CBO also never noticed the housing bubble. In January of 2008, one month after the recession is now dated as having begun and a year and a half after the housing bubble had begun to deflate, CBO projected nothing but blue skies. The annual Budget and Economic Outlook showed nothing by continued growth, low unemployment and near balanced budgets.
This track record suggests that CBO’s economic projections warrant serious scrutiny. In carrying through such due diligence, we happened to notice an unusual aspect to the projection in the most recent Budget and Economic Outlook.
These projections show that Federal Housing Finance Administration’s House Price Index will rise by 20 percent over the course of the decade after adjusting for inflation. This projection is striking because it suggests a sharp divergence from the pre-bubble pattern to house prices.
Source: Congressional Budget Office and authors' calculations.
Robert Shiller constructed a series on house prices in the United States from 1890. This series showed that from 1890 until the beginning of the housing bubble in the late 90s, house prices essentially tracked the overall inflation rate. CBO’s projection implies that it expects house prices will regain at least part of their bubble value.
This projection has some important implications for its economic projections. Higher house prices imply greater wealth. With the value of residential housing roughly equal to GDP at present, if house prices rise by 20 percent, it implies an increase in housing wealth equal to 20 percent of GDP. Assuming a wealth effect on consumption of 6 percent (i.e. homeowners spend another 6 cents annually for every additional dollar of housing wealth), this will translate into an increase in annual consumption of 1.2 percent of GDP.
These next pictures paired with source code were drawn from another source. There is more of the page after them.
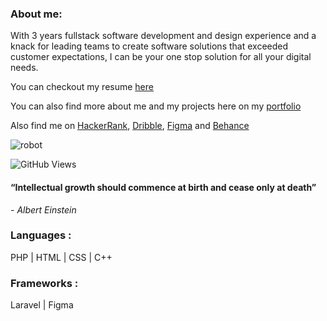### About me: 
With 3 years fullstack software development and design experience and a knack for leading teams to create software solutions that exceeded customer expectations, I can be your one stop solution for all your digital needs. 

You can checkout my resume [here](https://drive.google.com/file/d/1Hqm4NU1sTrQfQzNZfK4K26ZENJdzun5B/view?usp=sharing)

You can also find more about me and my projects here on my [portfolio](https://reza1198.netlify.app) 

Also find me on [HackerRank](https://www.hackerrank.com/h1910876),  [Dribble](https://www.dribbble.com/reza11981284128), [Figma](https://www.figma.com/@reza1198) and [Behance](https://www.behance.net/yourfavdev)

![robot](https://github.com/RezaAlHassan/RezaAlHassan/assets/24864973/d60669a9-60cb-4aa3-9d7d-1c15f2d36135)

![GitHub Views](https://komarev.com/ghpvc/?username=RezaAlHassan)

#### “Intellectual growth should commence at birth and cease only at death”
 <em> - Albert Einstein </em>

### Languages :
PHP | HTML | CSS | C++ 

### Frameworks :
Laravel | Figma 







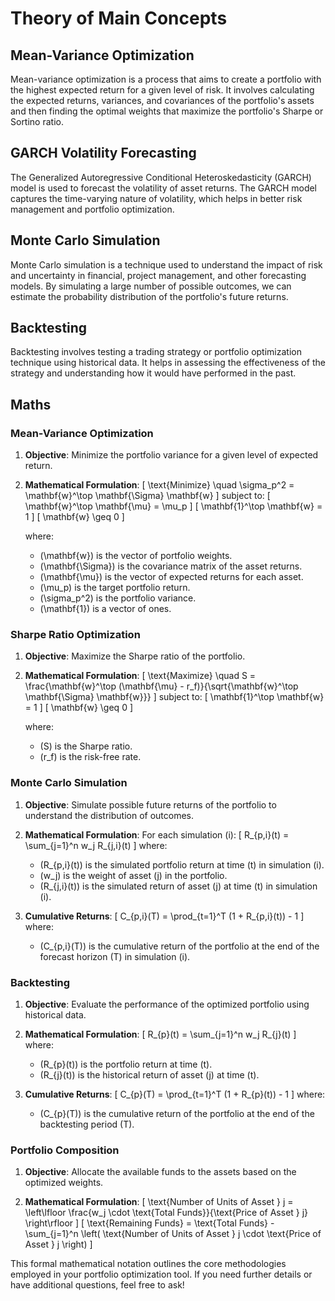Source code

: # Theory of Main Concepts

## Mean-Variance Optimization
Mean-variance optimization is a process that aims to create a portfolio with the highest expected return for a given level of risk. It involves calculating the expected returns, variances, and covariances of the portfolio's assets and then finding the optimal weights that maximize the portfolio's Sharpe or Sortino ratio.

## GARCH Volatility Forecasting
The Generalized Autoregressive Conditional Heteroskedasticity (GARCH) model is used to forecast the volatility of asset returns. The GARCH model captures the time-varying nature of volatility, which helps in better risk management and portfolio optimization.

## Monte Carlo Simulation
Monte Carlo simulation is a technique used to understand the impact of risk and uncertainty in financial, project management, and other forecasting models. By simulating a large number of possible outcomes, we can estimate the probability distribution of the portfolio's future returns.

## Backtesting
Backtesting involves testing a trading strategy or portfolio optimization technique using historical data. It helps in assessing the effectiveness of the strategy and understanding how it would have performed in the past.

## Maths

### Mean-Variance Optimization

1. **Objective**:
   Minimize the portfolio variance for a given level of expected return.

2. **Mathematical Formulation**:
   \[
   \text{Minimize} \quad \sigma_p^2 = \mathbf{w}^\top \mathbf{\Sigma} \mathbf{w}
   \]
   subject to:
   \[
   \mathbf{w}^\top \mathbf{\mu} = \mu_p
   \]
   \[
   \mathbf{1}^\top \mathbf{w} = 1
   \]
   \[
   \mathbf{w} \geq 0
   \]
   
   where:
   - \(\mathbf{w}\) is the vector of portfolio weights.
   - \(\mathbf{\Sigma}\) is the covariance matrix of the asset returns.
   - \(\mathbf{\mu}\) is the vector of expected returns for each asset.
   - \(\mu_p\) is the target portfolio return.
   - \(\sigma_p^2\) is the portfolio variance.
   - \(\mathbf{1}\) is a vector of ones.

### Sharpe Ratio Optimization

1. **Objective**:
   Maximize the Sharpe ratio of the portfolio.

2. **Mathematical Formulation**:
   \[
   \text{Maximize} \quad S = \frac{\mathbf{w}^\top (\mathbf{\mu} - r_f)}{\sqrt{\mathbf{w}^\top \mathbf{\Sigma} \mathbf{w}}}
   \]
   subject to:
   \[
   \mathbf{1}^\top \mathbf{w} = 1
   \]
   \[
   \mathbf{w} \geq 0
   \]
   
   where:
   - \(S\) is the Sharpe ratio.
   - \(r_f\) is the risk-free rate.

### Monte Carlo Simulation

1. **Objective**:
   Simulate possible future returns of the portfolio to understand the distribution of outcomes.

2. **Mathematical Formulation**:
   For each simulation \(i\):
   \[
   R_{p,i}(t) = \sum_{j=1}^n w_j R_{j,i}(t)
   \]
   where:
   - \(R_{p,i}(t)\) is the simulated portfolio return at time \(t\) in simulation \(i\).
   - \(w_j\) is the weight of asset \(j\) in the portfolio.
   - \(R_{j,i}(t)\) is the simulated return of asset \(j\) at time \(t\) in simulation \(i\).

3. **Cumulative Returns**:
   \[
   C_{p,i}(T) = \prod_{t=1}^T (1 + R_{p,i}(t)) - 1
   \]
   where:
   - \(C_{p,i}(T)\) is the cumulative return of the portfolio at the end of the forecast horizon \(T\) in simulation \(i\).

### Backtesting

1. **Objective**:
   Evaluate the performance of the optimized portfolio using historical data.

2. **Mathematical Formulation**:
   \[
   R_{p}(t) = \sum_{j=1}^n w_j R_{j}(t)
   \]
   where:
   - \(R_{p}(t)\) is the portfolio return at time \(t\).
   - \(R_{j}(t)\) is the historical return of asset \(j\) at time \(t\).

3. **Cumulative Returns**:
   \[
   C_{p}(T) = \prod_{t=1}^T (1 + R_{p}(t)) - 1
   \]
   where:
   - \(C_{p}(T)\) is the cumulative return of the portfolio at the end of the backtesting period \(T\).

### Portfolio Composition

1. **Objective**:
   Allocate the available funds to the assets based on the optimized weights.

2. **Mathematical Formulation**:
   \[
   \text{Number of Units of Asset } j = \left\lfloor \frac{w_j \cdot \text{Total Funds}}{\text{Price of Asset } j} \right\rfloor
   \]
   \[
   \text{Remaining Funds} = \text{Total Funds} - \sum_{j=1}^n \left( \text{Number of Units of Asset } j \cdot \text{Price of Asset } j \right)
   \]
   
This formal mathematical notation outlines the core methodologies employed in your portfolio optimization tool. If you need further details or have additional questions, feel free to ask!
If there is a multiplier on this consumption of 1.5, then the effect of CBO’s projected return of the bubble is to raise annual GDP by roughly 1.8 percent. Presumably higher house prices also imply greater levels of construction. If this 20 percent rise in real house prices increases construction by just 5 percent above trend levels, then the impact of this projected bubble is to raise projected GDP by more than 2.0 percentage points.
Of course CBO might be proven right and we may see house prices return to levels that are well above their long-term trend. However if they are wrong then it seems likely that the recovery will be even slower than CBO is now projecting, with the economy taking even longer to get back to its potential output and for the unemployment rate to fall back to more normal levels.